§ **Passage**
This is everything to know about our particular progressive resistance training system. Lifetimes of accumulated experience, knowledge and wisdom are contained in these ten points of power.
The Subtle Concept of “Failure Minus One.”
“To fail or not to fail, that is the question…”
Having trained under and alongside some of the greatest lifters in the world, it’s often difficult to describe how hard they train. How do you communicate a degree of effort? You could say an 855lb squat was so heavy that on the 3rd rep of 5, Karwoski’s right nostril shot a spray of blood all down his white t-shirt. The nasal explosion occurred as he was maximally exerting himself, pushing his guts—and apparently his nasal membranes—out. He went on to make all five reps, turning a realistic triple into a five rep set through the strength of his iron will. He did this week in, week out—calling upon his warrior-Samurai psyche to consistently exceed realistic capacity.
Just looking at the numbers on paper does not tell the intensity story. When I tell people that men like Karwoski, Furnas, Kaz and Coan could go through an entire 12-16 week training cycle without missing a single planned training poundage or rep target, people assume that powerlifters train sub-maximally. How could they be training maximally and not miss a rep? Brother, all I can say is you had to be there. Anyone who’s trained with a national or world champion strength athlete will attest to their sheer amount of physical effort. The hardcore strength elite are not training sub-maximally or leaving ‘reps in the tank.’ They are consistently calling on higher mental powers to up their efforts. Kirk Karwoski felt a proper competitive training mentality added a full 5% to his performance.
Most of the willpower generated for high-level resistance training is used to increase the pain tolerance threshold of the athlete. It’s actually not pain, but intense discomfort. Continuing to push or pull past physical discomfort is a learn skill. Pain tolerance increases with experience. At the highest levels, the brain improves performance within the workout, taking the training session to the next level.

§ **Directives**
**1.** Print part of the powerlifting passage word for word. Begin at the words "Most of the" and stop after "the next level.".
**2.** In the powerlifting passage, how much did Kirk Karwoski feel a proper competitive training mentality added to his performance?
**3.** Render this sentence from the powerlifting passage in Spanish: "Pain tolerance increases with experience."

§ **Data extract**
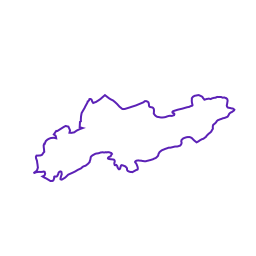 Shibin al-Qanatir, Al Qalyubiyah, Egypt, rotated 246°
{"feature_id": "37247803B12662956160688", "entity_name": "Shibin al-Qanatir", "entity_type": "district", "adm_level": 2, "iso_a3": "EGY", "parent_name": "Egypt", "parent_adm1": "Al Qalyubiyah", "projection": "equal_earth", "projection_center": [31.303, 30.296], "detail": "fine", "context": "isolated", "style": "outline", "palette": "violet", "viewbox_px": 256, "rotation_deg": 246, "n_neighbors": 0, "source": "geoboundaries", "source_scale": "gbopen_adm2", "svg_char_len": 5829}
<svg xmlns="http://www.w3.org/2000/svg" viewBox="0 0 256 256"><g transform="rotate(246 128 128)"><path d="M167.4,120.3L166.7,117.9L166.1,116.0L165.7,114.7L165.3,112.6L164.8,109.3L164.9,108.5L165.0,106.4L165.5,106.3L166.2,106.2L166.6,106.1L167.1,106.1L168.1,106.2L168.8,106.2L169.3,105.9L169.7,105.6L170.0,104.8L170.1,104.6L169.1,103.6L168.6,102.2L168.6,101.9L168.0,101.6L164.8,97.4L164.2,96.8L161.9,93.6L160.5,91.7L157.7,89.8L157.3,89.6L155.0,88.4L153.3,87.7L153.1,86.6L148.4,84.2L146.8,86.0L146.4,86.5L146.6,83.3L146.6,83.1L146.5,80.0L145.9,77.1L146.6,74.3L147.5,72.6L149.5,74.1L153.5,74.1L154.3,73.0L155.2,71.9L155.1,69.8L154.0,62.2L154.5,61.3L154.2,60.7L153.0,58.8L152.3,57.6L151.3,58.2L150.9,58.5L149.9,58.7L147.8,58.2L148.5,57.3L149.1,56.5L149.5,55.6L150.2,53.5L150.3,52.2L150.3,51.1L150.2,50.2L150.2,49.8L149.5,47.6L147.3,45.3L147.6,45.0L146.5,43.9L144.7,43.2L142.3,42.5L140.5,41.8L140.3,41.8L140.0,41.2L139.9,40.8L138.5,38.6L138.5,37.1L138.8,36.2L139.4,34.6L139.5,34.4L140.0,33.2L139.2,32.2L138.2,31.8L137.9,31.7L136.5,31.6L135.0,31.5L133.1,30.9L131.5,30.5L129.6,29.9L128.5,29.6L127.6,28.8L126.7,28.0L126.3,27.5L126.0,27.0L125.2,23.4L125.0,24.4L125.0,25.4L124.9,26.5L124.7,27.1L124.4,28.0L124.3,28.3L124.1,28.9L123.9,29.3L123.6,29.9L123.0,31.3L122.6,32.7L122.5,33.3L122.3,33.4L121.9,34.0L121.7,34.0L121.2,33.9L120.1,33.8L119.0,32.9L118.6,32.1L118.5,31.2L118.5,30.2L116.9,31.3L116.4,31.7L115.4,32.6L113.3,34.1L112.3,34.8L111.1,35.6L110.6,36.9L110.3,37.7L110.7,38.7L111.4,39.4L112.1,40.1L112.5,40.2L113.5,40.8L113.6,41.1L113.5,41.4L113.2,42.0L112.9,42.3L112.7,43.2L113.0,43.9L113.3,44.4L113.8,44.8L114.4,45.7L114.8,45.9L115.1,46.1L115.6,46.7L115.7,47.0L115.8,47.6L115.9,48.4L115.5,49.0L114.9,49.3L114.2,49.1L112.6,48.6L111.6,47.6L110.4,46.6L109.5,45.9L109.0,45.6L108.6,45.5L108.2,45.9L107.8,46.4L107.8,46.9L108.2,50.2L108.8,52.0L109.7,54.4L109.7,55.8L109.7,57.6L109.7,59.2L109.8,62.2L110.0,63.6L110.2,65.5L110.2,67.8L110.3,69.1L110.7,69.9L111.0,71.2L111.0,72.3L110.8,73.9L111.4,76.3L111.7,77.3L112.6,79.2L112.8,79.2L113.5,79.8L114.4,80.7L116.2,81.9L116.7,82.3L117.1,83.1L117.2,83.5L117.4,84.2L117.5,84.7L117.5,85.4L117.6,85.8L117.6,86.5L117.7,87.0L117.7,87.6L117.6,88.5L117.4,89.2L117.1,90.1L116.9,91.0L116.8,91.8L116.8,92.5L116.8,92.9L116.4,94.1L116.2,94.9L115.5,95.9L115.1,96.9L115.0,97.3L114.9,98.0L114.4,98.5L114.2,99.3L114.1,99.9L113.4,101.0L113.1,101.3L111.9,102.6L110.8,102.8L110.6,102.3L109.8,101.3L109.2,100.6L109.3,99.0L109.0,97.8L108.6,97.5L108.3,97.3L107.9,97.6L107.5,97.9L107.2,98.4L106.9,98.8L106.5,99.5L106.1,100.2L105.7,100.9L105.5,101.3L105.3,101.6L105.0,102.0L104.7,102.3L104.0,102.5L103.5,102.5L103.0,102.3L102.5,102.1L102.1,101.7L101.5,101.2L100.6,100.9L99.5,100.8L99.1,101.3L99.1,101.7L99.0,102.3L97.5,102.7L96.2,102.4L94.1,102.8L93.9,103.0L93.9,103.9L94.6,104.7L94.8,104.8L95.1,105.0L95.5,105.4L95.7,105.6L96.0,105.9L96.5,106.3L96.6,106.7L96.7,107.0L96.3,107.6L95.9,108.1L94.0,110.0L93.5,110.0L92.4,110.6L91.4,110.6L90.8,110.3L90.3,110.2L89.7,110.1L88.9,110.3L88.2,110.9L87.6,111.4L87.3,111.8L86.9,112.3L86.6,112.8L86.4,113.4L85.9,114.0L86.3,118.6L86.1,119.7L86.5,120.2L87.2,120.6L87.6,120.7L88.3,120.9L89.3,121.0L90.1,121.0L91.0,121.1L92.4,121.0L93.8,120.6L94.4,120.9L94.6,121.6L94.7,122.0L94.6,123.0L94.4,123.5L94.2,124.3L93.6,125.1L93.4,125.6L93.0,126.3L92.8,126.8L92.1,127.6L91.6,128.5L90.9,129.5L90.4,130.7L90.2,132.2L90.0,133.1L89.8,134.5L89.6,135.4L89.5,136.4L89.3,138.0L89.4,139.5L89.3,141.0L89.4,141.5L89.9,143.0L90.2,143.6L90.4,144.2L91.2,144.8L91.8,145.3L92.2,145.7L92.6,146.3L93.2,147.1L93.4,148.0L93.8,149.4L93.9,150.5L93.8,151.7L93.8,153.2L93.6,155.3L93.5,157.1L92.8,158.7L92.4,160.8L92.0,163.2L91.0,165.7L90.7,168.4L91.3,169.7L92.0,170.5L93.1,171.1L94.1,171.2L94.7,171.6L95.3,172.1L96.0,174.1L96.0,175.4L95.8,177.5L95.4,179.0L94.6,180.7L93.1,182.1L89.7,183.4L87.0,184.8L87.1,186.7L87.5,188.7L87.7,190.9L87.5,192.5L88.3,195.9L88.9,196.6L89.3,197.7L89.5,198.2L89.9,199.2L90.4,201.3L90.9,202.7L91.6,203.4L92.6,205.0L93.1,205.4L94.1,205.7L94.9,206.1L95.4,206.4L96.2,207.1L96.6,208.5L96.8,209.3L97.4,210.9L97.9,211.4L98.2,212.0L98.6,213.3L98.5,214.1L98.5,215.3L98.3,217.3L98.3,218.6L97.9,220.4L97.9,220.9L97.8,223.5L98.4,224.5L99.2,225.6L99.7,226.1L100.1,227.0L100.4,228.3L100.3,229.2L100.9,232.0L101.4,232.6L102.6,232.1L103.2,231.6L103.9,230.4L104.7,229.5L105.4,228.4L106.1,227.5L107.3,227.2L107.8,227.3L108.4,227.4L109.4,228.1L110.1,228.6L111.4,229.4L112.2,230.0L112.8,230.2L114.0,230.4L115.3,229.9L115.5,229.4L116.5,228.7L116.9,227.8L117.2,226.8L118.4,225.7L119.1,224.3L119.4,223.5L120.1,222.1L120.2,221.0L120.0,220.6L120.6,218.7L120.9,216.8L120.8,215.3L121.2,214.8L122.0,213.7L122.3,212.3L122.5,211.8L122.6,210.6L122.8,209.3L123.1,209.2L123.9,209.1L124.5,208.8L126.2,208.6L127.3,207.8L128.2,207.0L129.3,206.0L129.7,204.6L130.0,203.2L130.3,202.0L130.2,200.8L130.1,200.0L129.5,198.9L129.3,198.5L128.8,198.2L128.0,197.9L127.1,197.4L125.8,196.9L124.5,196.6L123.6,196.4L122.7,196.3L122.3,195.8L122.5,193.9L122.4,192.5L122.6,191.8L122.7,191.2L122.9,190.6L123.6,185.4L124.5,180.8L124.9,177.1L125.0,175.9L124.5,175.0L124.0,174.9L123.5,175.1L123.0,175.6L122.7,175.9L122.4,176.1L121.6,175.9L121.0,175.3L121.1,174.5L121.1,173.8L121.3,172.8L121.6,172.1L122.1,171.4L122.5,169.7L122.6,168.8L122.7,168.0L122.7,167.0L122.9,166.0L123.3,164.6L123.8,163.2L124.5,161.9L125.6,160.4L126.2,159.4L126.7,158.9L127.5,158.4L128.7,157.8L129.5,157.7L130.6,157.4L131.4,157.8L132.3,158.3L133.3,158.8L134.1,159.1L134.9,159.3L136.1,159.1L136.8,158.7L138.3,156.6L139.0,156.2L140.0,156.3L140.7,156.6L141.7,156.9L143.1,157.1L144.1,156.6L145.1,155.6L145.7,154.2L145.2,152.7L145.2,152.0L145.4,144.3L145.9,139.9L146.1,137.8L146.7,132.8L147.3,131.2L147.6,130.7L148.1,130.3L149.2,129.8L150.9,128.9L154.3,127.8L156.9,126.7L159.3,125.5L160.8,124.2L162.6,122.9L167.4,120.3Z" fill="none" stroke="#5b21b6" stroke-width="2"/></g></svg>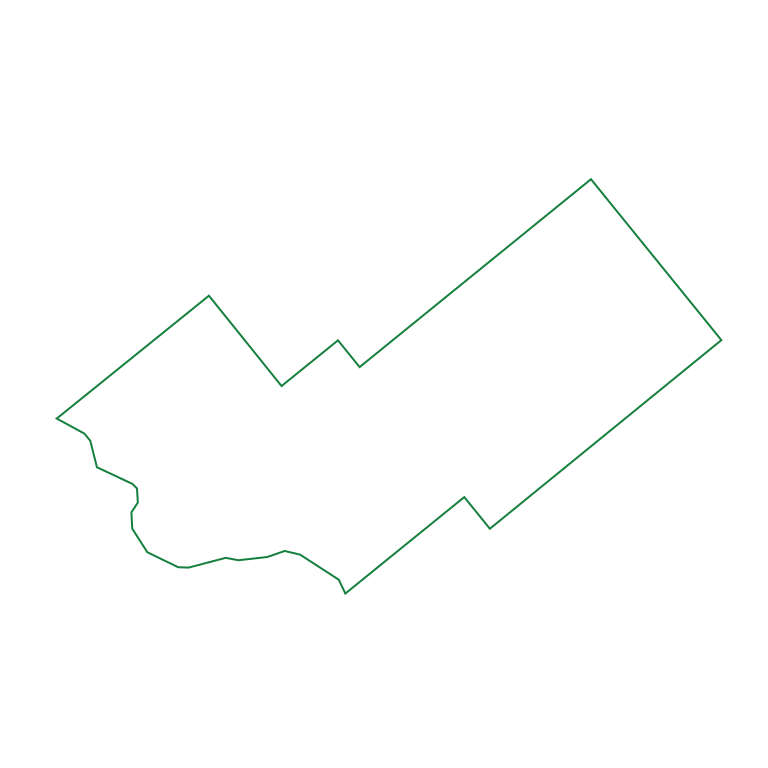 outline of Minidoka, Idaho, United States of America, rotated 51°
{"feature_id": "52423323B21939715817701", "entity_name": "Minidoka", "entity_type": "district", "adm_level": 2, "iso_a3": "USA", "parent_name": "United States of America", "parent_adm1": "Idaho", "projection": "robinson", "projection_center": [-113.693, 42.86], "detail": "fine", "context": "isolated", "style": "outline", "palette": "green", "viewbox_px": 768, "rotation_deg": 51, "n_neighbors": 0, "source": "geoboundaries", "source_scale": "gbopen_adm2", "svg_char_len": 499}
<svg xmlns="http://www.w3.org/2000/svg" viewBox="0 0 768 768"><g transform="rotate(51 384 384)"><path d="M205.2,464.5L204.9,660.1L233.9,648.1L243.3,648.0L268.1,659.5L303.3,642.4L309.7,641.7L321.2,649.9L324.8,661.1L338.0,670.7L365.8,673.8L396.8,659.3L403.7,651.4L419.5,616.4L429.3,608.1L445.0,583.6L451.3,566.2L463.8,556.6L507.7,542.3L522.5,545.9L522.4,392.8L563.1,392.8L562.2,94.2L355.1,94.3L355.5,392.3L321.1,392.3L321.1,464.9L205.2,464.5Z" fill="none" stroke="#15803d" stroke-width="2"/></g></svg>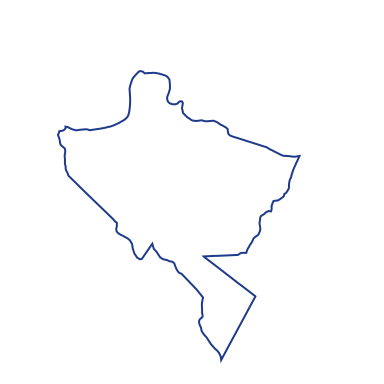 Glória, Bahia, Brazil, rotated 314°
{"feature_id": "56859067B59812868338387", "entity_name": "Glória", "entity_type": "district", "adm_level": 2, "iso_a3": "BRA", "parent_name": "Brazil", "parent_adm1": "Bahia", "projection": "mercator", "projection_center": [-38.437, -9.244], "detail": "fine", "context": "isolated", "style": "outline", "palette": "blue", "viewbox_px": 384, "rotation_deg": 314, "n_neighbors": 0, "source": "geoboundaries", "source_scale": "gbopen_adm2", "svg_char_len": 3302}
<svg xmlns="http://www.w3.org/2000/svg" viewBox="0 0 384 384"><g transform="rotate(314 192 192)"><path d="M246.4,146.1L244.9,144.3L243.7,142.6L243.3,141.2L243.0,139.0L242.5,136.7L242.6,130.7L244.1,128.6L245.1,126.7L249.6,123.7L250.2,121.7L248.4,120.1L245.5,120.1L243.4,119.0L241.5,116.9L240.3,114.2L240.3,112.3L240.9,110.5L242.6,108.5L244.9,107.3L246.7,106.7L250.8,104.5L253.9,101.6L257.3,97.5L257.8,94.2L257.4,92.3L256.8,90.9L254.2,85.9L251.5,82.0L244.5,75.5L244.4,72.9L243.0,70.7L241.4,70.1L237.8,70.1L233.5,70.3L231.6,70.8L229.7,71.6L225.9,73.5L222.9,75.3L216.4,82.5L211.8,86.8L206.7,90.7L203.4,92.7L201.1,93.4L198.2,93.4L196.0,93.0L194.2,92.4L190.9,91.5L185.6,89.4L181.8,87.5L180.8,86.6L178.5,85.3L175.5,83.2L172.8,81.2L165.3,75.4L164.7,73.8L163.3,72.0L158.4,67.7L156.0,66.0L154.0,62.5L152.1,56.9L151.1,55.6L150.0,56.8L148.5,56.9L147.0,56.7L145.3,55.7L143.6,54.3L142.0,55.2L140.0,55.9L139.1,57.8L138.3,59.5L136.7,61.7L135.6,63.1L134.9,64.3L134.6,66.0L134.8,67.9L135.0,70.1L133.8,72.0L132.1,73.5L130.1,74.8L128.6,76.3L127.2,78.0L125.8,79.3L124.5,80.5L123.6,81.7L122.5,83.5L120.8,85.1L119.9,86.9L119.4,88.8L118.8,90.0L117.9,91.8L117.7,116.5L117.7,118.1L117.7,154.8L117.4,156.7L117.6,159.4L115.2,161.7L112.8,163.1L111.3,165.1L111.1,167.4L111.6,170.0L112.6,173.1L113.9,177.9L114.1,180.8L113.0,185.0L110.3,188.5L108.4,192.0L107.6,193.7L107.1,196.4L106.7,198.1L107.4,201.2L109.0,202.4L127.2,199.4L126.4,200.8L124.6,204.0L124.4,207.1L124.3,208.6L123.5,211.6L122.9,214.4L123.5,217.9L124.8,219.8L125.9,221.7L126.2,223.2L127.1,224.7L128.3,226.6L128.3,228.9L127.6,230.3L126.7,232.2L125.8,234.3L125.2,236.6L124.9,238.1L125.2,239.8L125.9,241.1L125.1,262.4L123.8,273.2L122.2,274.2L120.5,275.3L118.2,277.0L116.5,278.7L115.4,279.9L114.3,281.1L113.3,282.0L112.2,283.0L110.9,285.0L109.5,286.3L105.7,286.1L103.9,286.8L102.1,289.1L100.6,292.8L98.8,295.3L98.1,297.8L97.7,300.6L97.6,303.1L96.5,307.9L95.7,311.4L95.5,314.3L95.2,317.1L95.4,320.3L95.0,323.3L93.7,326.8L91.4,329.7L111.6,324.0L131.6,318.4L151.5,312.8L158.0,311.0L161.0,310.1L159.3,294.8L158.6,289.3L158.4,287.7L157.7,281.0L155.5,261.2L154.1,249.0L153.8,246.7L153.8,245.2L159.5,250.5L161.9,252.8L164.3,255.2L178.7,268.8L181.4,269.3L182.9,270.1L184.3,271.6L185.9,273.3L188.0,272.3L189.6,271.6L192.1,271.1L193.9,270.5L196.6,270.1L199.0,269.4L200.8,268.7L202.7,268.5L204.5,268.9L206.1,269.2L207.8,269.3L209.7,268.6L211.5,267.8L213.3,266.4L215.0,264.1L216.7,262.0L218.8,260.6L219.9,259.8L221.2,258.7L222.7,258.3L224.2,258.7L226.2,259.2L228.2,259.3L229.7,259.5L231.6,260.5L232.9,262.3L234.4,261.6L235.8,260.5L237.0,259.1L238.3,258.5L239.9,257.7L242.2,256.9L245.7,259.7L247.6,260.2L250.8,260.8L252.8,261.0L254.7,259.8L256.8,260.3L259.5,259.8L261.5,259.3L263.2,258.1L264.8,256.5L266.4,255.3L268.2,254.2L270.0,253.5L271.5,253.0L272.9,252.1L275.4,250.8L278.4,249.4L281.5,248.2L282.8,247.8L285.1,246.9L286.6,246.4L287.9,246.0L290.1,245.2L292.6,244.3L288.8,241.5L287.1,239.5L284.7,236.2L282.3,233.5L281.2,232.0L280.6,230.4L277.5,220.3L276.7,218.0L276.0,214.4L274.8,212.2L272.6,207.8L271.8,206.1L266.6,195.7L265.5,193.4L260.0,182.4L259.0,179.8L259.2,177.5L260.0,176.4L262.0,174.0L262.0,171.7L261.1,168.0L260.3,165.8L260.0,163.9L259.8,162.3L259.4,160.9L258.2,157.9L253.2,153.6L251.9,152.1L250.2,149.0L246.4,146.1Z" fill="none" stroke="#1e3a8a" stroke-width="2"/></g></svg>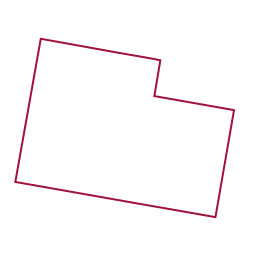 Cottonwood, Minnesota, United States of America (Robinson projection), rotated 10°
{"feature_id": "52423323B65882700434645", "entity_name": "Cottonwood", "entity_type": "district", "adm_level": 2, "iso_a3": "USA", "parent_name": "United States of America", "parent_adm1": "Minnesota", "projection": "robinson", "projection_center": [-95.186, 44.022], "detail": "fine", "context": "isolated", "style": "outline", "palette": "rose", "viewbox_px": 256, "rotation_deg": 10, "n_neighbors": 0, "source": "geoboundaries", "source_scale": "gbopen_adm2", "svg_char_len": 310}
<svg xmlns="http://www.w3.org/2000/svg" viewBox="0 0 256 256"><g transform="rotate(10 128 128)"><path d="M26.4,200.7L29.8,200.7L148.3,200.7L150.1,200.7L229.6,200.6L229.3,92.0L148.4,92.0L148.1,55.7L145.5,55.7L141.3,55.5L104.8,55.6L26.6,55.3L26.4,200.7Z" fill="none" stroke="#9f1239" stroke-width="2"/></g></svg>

§ **Responses per task**
**1.**
Most of the willpower generated for high-level resistance training is used to increase the pain tolerance threshold of the athlete. It’s actually not pain, but intense discomfort. Continuing to push or pull past physical discomfort is a learn skill. Pain tolerance increases with experience. At the highest levels, the brain improves performance within the workout, taking the training session to the next level.

**2.** A full 5%.

**3.** La tolerancia al dolor aumenta con la experiencia.